It's Time to Retire the Term “Border Security”
Not only is it a lie, it also prevents us from imagining an alternative for a better world for all people
I first want to thank my longtime friend and mentor Joseph Nevins, geographer and author of two great border books Operation Gatekeeper and Beyond and Dying to Live, for giving me feedback and invaluable insight for the following op ed, our first. Please feel free to repost this (and all of our work) widely, we only ask that you credit and link to The Border Chronicle for attribution. We hope to get our reporting and analysis around as much as possible! Also, in case you missed it, Melissa had a brilliant interview with police expert Eric Gamino on our podcast Tuesday. Please do listen if you are curious about, say, “Operation Netflix” and what that has to do with the border.
A quick note to stay tuned for a new discussion thread coming next Tuesday, March 1, beginning at 9 a.m. (MST). Look for the email in your inbox. We’ll answer any questions you might have from 10:00 a.m. to noon, and leave the thread open all day for your comments, suggestions, then circle back in the afternoon to answer more questions. We are very much looking forward to hearing your thoughts on how we’ve been doing and what you’d like to see The Border Chronicle cover in the future. Thank you for your support and hasta pronto!
It’s Time to Retire the Term “Border Security”
Not only is it a lie, it also prevents us from imagining an alternative for a better world for all people
On February 12 and 13, the media outlet NewsNation asked 1,037 people the following question in a poll: Should the U.S. government’s “spending on border security to prevent illegal immigration increase, decrease, or stay the same?” The results were for the border hawks: 48 percent said they wanted an increase, while 20 percent wanted a decrease. The conclusion? A “plurality of Americans” want “increased funding for security at the U.S.’s southern border.”
I was surprised by the decisive margin but wondered if the term “border security” skewed the result. In fact, that confusing term should not have been in the question. The concept of border security not only hinders any real understanding about the border and border policy, but also any real discussion.

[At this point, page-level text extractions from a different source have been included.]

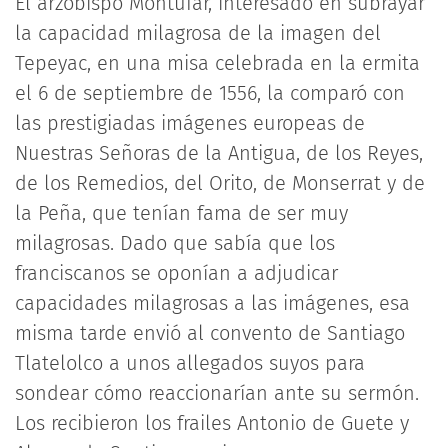
El arzobispo Montúfar, interesado en subrayar
la capacidad milagrosa de la imagen del
Tepeyac, en una misa celebrada en la ermita
el 6 de septiembre de 1556, la comparó con
las prestigiadas imágenes europeas de
Nuestras Señoras de la Antigua, de los Reyes,
de los Remedios, del Orito, de Monserrat y de
la Peña, que tenían fama de ser muy
milagrosas. Dado que sabía que los
franciscanos se oponían a adjudicar
capacidades milagrosas a las imágenes, esa
misma tarde envió al convento de Santiago
Tlatelolco a unos allegados suyos para
sondear cómo reaccionarían ante su sermón.
Los recibieron los frailes Antonio de Guete y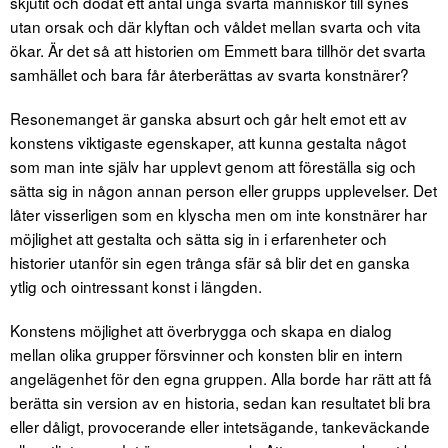
skjutit och dödat ett antal unga svarta människor till synes
utan orsak och där klyftan och våldet mellan svarta och vita
ökar. Är det så att historien om Emmett bara tillhör det svarta
samhället och bara får återberättas av svarta konstnärer?
Resonemanget är ganska absurt och går helt emot ett av
konstens viktigaste egenskaper, att kunna gestalta något
som man inte själv har upplevt genom att föreställa sig och
sätta sig in någon annan person eller grupps upplevelser. Det
låter visserligen som en klyscha men om inte konstnärer har
möjlighet att gestalta och sätta sig in i erfarenheter och
historier utanför sin egen trånga sfär så blir det en ganska
ytlig och ointressant konst i längden.
Konstens möjlighet att överbrygga och skapa en dialog
mellan olika grupper försvinner och konsten blir en intern
angelägenhet för den egna gruppen. Alla borde har rätt att få
berätta sin version av en historia, sedan kan resultatet bli bra
eller dåligt, provocerande eller intetsägande, tankeväckande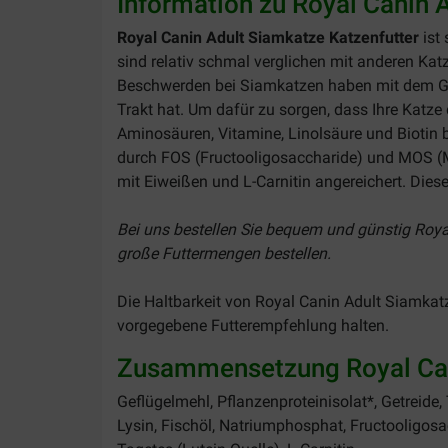
Information zu Royal Canin 
Royal Canin Adult Siamkatze Katzenfutter
ist
sind relativ schmal verglichen mit anderen K
Beschwerden bei Siamkatzen haben mit dem Ge
Trakt hat. Um dafür zu sorgen, dass Ihre Katze d
Aminosäuren, Vitamine, Linolsäure und Biotin 
durch FOS (Fructooligosaccharide) und MOS (M
mit Eiweißen und L-Carnitin angereichert. Dies
Bei uns bestellen Sie bequem und günstig Roya
große Futtermengen bestellen.
Die Haltbarkeit von Royal Canin Adult Siamkat
vorgegebene Futterempfehlung halten.
Zusammensetzung Royal Can
Geflügelmehl, Pflanzenproteinisolat*, Getreide, T
Lysin, Fischöl, Natriumphosphat, Fructooligosa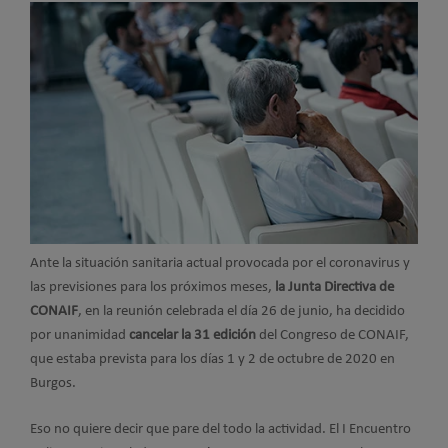
Ante la situación sanitaria actual provocada por el coronavirus y
las previsiones para los próximos meses,
la Junta Directiva de
CONAIF
, en la reunión celebrada el día 26 de junio, ha decidido
por unanimidad
cancelar
la 31 edición
del Congreso de CONAIF,
que estaba prevista para los días 1 y 2 de octubre de 2020 en
Burgos.
Eso no quiere decir que pare del todo la actividad. El I Encuentro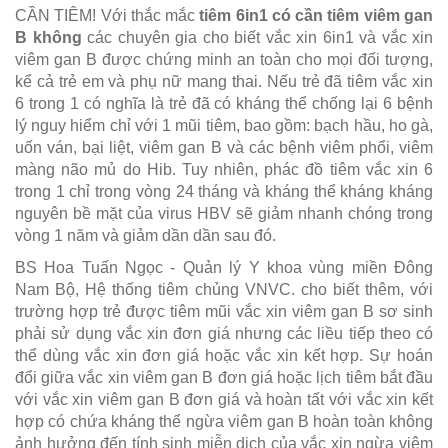
CẦN TIÊM! Với thắc mắc
tiêm 6in1 có cần tiêm viêm gan
B không
các chuyên gia cho biết vắc xin 6in1 và vắc xin
viêm gan B được chứng minh an toàn cho mọi đối tượng,
kể cả trẻ em và phụ nữ mang thai. Nếu trẻ đã tiêm vắc xin
6 trong 1 có nghĩa là trẻ đã có kháng thể chống lại 6 bệnh
lý nguy hiểm chỉ với 1 mũi tiêm, bao gồm: bạch hầu, ho gà,
uốn ván, bại liệt, viêm gan B và các bệnh viêm phổi, viêm
màng não mủ do Hib. Tuy nhiên, phác đồ tiêm vắc xin 6
trong 1 chỉ trong vòng 24 tháng và kháng thể kháng kháng
nguyên bề mặt của virus HBV sẽ giảm nhanh chóng trong
vòng 1 năm và giảm dần dần sau đó.
BS Hoa Tuấn Ngọc - Quản lý Y khoa vùng miền Đông
Nam Bộ, Hệ thống tiêm chủng VNVC. cho biết thêm, với
trường hợp trẻ được tiêm mũi vắc xin viêm gan B sơ sinh
phải sử dụng vắc xin đơn giá nhưng các liều tiếp theo có
thể dùng vắc xin đơn giá hoặc vắc xin kết hợp. Sự hoán
đổi giữa vắc xin viêm gan B đơn giá hoặc lịch tiêm bắt đầu
với vắc xin viêm gan B đơn giá và hoàn tất với vắc xin kết
hợp có chứa kháng thể ngừa viêm gan B hoàn toàn không
ảnh hưởng đến tính sinh miễn dịch của vắc xin ngừa viêm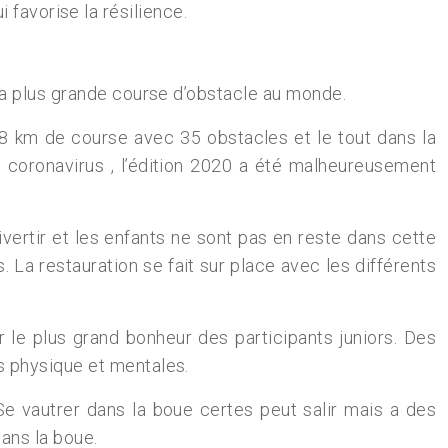
i favorise la résilience.
La plus grande course d’obstacle au monde.
 8 km de course avec 35 obstacles et le tout dans la
 coronavirus , l’édition 2020 a été malheureusement
vertir et les enfants ne sont pas en reste dans cette
. La restauration se fait sur place avec les différents
 le plus grand bonheur des participants juniors. Des
s physique et mentales.
e vautrer dans la boue certes peut salir mais a des
ans la boue.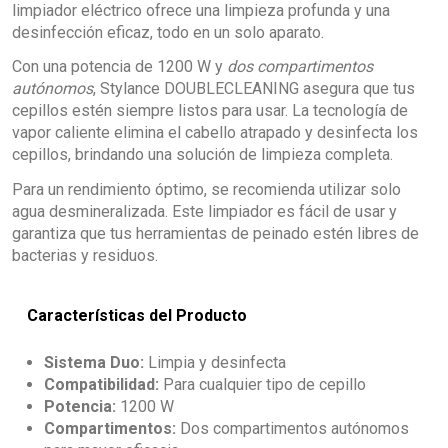
limpiador eléctrico ofrece una limpieza profunda y una
desinfección eficaz, todo en un solo aparato.
Con una potencia de 1200 W y
dos compartimentos
autónomos
, Stylance DOUBLECLEANING asegura que tus
cepillos estén siempre listos para usar. La tecnología de
vapor caliente elimina el cabello atrapado y desinfecta los
cepillos, brindando una solución de limpieza completa.
Para un rendimiento óptimo, se recomienda utilizar solo
agua desmineralizada. Este limpiador es fácil de usar y
garantiza que tus herramientas de peinado estén libres de
bacterias y residuos.
Características del Producto
Sistema Duo:
Limpia y desinfecta
Compatibilidad:
Para cualquier tipo de cepillo
Potencia:
1200 W
Compartimentos:
Dos compartimentos autónomos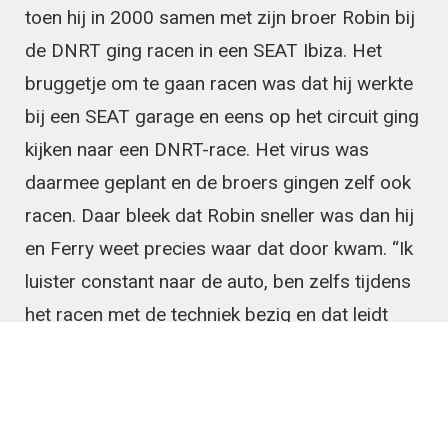
toen hij in 2000 samen met zijn broer Robin bij
de DNRT ging racen in een SEAT Ibiza. Het
bruggetje om te gaan racen was dat hij werkte
bij een SEAT garage en eens op het circuit ging
kijken naar een DNRT-race. Het virus was
daarmee geplant en de broers gingen zelf ook
racen. Daar bleek dat Robin sneller was dan hij
en Ferry weet precies waar dat door kwam. “Ik
luister constant naar de auto, ben zelfs tijdens
het racen met de techniek bezig en dat leidt
kennelijk toch teveel af.”
Eigen team
In 2005 werden Ferry en Robin kampioen in de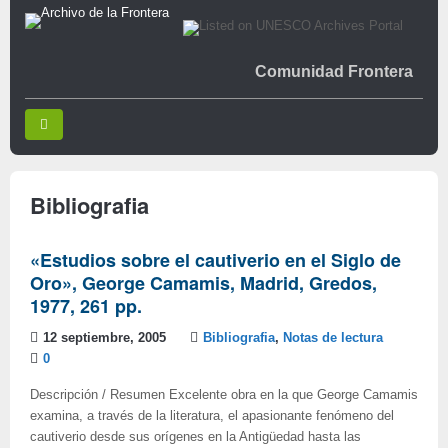
Comunidad Frontera
Bibliografia
«Estudios sobre el cautiverio en el Siglo de
Oro», George Camamis, Madrid, Gredos,
1977, 261 pp.
12 septiembre, 2005
Bibliografia
,
Notas de lectura
0
Descripción / Resumen Excelente obra en la que George Camamis
examina, a través de la literatura, el apasionante fenómeno del
cautiverio desde sus orígenes en la Antigüedad hasta las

Even worse, it prevents us from imagining any sort of alternative or potential for a better world for all people.
Unlike some of its more overtly racist counterparts, the descriptor “border security” has long formed part of the national lexicon as a benign cliché. Try googling “I am for border security” and you get an array of people with different political ideologies repeating this mantra. The same people would probably not say, “I’m for maiming and imprisoning people,” with the same confidence. But this is the effectiveness of a cliché, or what the Oxford dictionary describes as a phrase that is “overused and betrays a lack of original thought.”
In the case of “border security,” I would take it a step further and highlight the lack of critical thought. For one, the term is inaccurate. Border security is designed to make things as difficult, dangerous, and insecure for people on purpose. Creating insecurity has long been a part of the border deterrence strategy. This year’s re-implementation of “Remain in Mexico,” that forces people (often families) to wait in Mexico often for months for an asylum hearing, is the latest example of how border security creates vulnerability, precarity, and insecurity.
In what world would “security” describe this? An inverted one, as Eduardo Galeano describes it in his book, Upside Down: A Primer for the Looking-Glass World. Through Galeano’s looking glass of opposites, the border is a place where people who are secure (generally on the U.S. side) are told they are under threat, and the people who are insecure (who have already lost their homes, their livelihoods, or are fleeing for their lives) are made even more so because they are presented as threats.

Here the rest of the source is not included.